Work instructions: Set down all of the records exactly.

Input data:

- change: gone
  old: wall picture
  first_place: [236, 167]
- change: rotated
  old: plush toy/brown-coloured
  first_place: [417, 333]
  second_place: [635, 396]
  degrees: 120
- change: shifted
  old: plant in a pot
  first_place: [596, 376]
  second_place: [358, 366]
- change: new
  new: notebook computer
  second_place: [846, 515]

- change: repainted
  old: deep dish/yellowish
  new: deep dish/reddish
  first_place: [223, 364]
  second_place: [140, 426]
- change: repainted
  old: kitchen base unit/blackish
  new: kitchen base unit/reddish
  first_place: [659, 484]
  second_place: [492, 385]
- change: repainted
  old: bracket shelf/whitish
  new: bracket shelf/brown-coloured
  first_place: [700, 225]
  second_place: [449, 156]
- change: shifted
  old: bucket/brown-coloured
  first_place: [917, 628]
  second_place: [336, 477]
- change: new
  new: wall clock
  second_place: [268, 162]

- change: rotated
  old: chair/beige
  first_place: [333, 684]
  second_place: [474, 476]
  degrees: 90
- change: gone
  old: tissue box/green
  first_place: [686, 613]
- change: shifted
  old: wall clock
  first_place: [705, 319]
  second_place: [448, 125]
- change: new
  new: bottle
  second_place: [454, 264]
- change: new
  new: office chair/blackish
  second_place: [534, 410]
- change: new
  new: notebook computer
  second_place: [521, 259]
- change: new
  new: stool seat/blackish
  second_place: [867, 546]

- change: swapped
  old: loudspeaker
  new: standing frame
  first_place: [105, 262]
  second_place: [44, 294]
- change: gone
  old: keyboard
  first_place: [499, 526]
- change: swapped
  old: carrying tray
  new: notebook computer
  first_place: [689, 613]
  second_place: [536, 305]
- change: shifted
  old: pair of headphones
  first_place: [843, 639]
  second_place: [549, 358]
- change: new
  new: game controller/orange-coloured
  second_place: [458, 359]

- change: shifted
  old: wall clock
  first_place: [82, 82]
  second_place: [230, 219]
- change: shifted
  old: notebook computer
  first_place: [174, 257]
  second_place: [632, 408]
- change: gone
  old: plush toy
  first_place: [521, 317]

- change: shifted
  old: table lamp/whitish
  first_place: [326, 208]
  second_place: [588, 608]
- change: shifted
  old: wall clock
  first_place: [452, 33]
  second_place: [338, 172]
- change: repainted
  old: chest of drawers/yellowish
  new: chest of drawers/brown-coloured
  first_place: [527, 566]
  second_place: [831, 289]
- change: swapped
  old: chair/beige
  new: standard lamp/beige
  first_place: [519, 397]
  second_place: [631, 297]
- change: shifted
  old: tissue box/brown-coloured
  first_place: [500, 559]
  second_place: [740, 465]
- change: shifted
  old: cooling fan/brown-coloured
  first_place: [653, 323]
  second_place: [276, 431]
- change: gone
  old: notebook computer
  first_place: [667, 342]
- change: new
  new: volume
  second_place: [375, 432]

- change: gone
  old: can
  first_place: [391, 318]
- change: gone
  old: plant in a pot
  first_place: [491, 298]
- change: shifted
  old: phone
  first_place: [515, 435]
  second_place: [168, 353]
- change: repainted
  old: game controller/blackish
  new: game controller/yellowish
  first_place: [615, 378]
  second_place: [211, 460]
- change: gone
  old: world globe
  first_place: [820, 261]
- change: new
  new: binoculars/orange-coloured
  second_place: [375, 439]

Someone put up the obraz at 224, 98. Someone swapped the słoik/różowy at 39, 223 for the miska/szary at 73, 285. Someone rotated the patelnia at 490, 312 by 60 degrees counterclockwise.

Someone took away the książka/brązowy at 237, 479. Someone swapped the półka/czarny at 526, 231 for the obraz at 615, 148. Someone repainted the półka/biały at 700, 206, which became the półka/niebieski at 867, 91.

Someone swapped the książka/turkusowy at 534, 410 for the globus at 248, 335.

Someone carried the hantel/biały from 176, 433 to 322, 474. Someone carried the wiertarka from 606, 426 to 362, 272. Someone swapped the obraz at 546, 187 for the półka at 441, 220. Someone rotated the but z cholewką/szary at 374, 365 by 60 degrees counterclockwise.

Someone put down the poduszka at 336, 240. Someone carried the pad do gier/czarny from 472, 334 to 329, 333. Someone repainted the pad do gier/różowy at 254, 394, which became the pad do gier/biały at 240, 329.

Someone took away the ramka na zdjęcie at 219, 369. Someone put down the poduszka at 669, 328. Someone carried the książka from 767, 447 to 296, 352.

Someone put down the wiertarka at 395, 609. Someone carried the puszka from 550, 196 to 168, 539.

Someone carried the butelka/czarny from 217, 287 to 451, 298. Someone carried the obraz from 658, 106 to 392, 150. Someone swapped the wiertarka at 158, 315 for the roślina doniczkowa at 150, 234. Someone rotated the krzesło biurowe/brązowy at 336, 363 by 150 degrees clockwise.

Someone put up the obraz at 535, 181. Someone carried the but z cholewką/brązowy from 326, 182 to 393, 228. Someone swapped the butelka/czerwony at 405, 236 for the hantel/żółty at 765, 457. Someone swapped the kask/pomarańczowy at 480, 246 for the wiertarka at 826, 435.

Solution for this problem:
- change: gone
  old: wall picture
  first_place: [236, 167]
- change: rotated
  old: plush toy/brown-coloured
  first_place: [417, 333]
  second_place: [635, 396]
  degrees: 120
- change: shifted
  old: plant in a pot
  first_place: [596, 376]
  second_place: [358, 366]
- change: new
  new: notebook computer
  second_place: [846, 515]

- change: repainted
  old: deep dish/yellowish
  new: deep dish/reddish
  first_place: [223, 364]
  second_place: [140, 426]
- change: repainted
  old: kitchen base unit/blackish
  new: kitchen base unit/reddish
  first_place: [659, 484]
  second_place: [492, 385]
- change: repainted
  old: bracket shelf/whitish
  new: bracket shelf/brown-coloured
  first_place: [700, 225]
  second_place: [449, 156]
- change: shifted
  old: bucket/brown-coloured
  first_place: [917, 628]
  second_place: [336, 477]
- change: new
  new: wall clock
  second_place: [268, 162]

- change: rotated
  old: chair/beige
  first_place: [333, 684]
  second_place: [474, 476]
  degrees: 90
- change: gone
  old: tissue box/green
  first_place: [686, 613]
- change: shifted
  old: wall clock
  first_place: [705, 319]
  second_place: [448, 125]
- change: new
  new: bottle
  second_place: [454, 264]
- change: new
  new: office chair/blackish
  second_place: [534, 410]
- change: new
  new: notebook computer
  second_place: [521, 259]
- change: new
  new: stool seat/blackish
  second_place: [867, 546]

- change: swapped
  old: loudspeaker
  new: standing frame
  first_place: [105, 262]
  second_place: [44, 294]
- change: gone
  old: keyboard
  first_place: [499, 526]
- change: swapped
  old: carrying tray
  new: notebook computer
  first_place: [689, 613]
  second_place: [536, 305]
- change: shifted
  old: pair of headphones
  first_place: [843, 639]
  second_place: [549, 358]
- change: new
  new: game controller/orange-coloured
  second_place: [458, 359]

- change: shifted
  old: wall clock
  first_place: [82, 82]
  second_place: [230, 219]
- change: shifted
  old: notebook computer
  first_place: [174, 257]
  second_place: [632, 408]
- change: gone
  old: plush toy
  first_place: [521, 317]

- change: shifted
  old: table lamp/whitish
  first_place: [326, 208]
  second_place: [588, 608]
- change: shifted
  old: wall clock
  first_place: [452, 33]
  second_place: [338, 172]
- change: repainted
  old: chest of drawers/yellowish
  new: chest of drawers/brown-coloured
  first_place: [527, 566]
  second_place: [831, 289]
- change: swapped
  old: chair/beige
  new: standard lamp/beige
  first_place: [519, 397]
  second_place: [631, 297]
- change: shifted
  old: tissue box/brown-coloured
  first_place: [500, 559]
  second_place: [740, 465]
- change: shifted
  old: cooling fan/brown-coloured
  first_place: [653, 323]
  second_place: [276, 431]
- change: gone
  old: notebook computer
  first_place: [667, 342]
- change: new
  new: volume
  second_place: [375, 432]

- change: gone
  old: can
  first_place: [391, 318]
- change: gone
  old: plant in a pot
  first_place: [491, 298]
- change: shifted
  old: phone
  first_place: [515, 435]
  second_place: [168, 353]
- change: repainted
  old: game controller/blackish
  new: game controller/yellowish
  first_place: [615, 378]
  second_place: [211, 460]
- change: gone
  old: world globe
  first_place: [820, 261]
- change: new
  new: binoculars/orange-coloured
  second_place: [375, 439]

Someone put up the obraz at 224, 98. Someone swapped the słoik/różowy at 39, 223 for the miska/szary at 73, 285. Someone rotated the patelnia at 490, 312 by 60 degrees counterclockwise.

Someone took away the książka/brązowy at 237, 479. Someone swapped the półka/czarny at 526, 231 for the obraz at 615, 148. Someone repainted the półka/biały at 700, 206, which became the półka/niebieski at 867, 91.

Someone swapped the książka/turkusowy at 534, 410 for the globus at 248, 335.

Someone carried the hantel/biały from 176, 433 to 322, 474. Someone carried the wiertarka from 606, 426 to 362, 272. Someone swapped the obraz at 546, 187 for the półka at 441, 220. Someone rotated the but z cholewką/szary at 374, 365 by 60 degrees counterclockwise.

Someone put down the poduszka at 336, 240. Someone carried the pad do gier/czarny from 472, 334 to 329, 333. Someone repainted the pad do gier/różowy at 254, 394, which became the pad do gier/biały at 240, 329.

Someone took away the ramka na zdjęcie at 219, 369. Someone put down the poduszka at 669, 328. Someone carried the książka from 767, 447 to 296, 352.

Someone put down the wiertarka at 395, 609. Someone carried the puszka from 550, 196 to 168, 539.

Someone carried the butelka/czarny from 217, 287 to 451, 298. Someone carried the obraz from 658, 106 to 392, 150. Someone swapped the wiertarka at 158, 315 for the roślina doniczkowa at 150, 234. Someone rotated the krzesło biurowe/brązowy at 336, 363 by 150 degrees clockwise.

Someone put up the obraz at 535, 181. Someone carried the but z cholewką/brązowy from 326, 182 to 393, 228. Someone swapped the butelka/czerwony at 405, 236 for the hantel/żółty at 765, 457. Someone swapped the kask/pomarańczowy at 480, 246 for the wiertarka at 826, 435.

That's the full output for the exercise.